» EXERCISE DIRECTIONS: Each line from the one that holds "Privacy Policy" to the end of the entries is to be given again exactly. Do not include pictures.

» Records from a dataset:
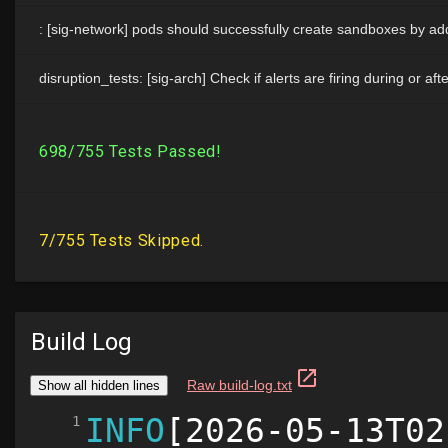
Build Log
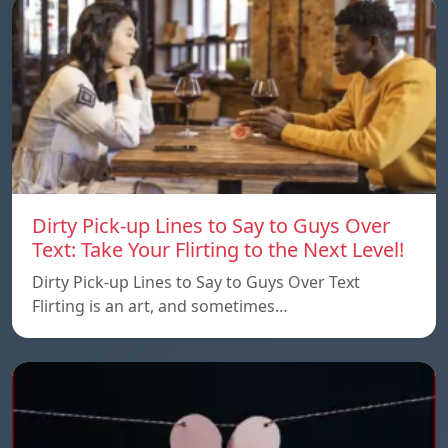
Dirty Pick-up Lines to Say to Guys Over
Text: Take Your Flirting to the Next Level!
Dirty Pick-up Lines to Say to Guys Over Text
Flirting is an art, and sometimes…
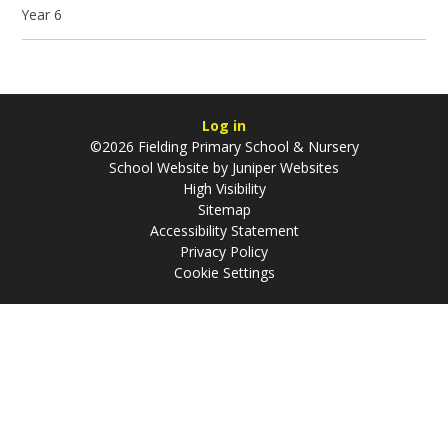
Year 6
Log in
©2026 Fielding Primary School & Nursery
School Website by
Juniper Websites
High Visibility
Sitemap
Accessibility Statement
Privacy Policy
Cookie Settings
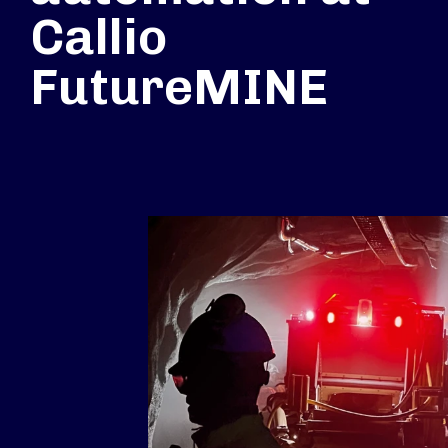
Callio
FutureMINE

» ANSWER FOR THIS EXERCISE:
Privacy Policy
Cookie Settings
Callio
FutureMINE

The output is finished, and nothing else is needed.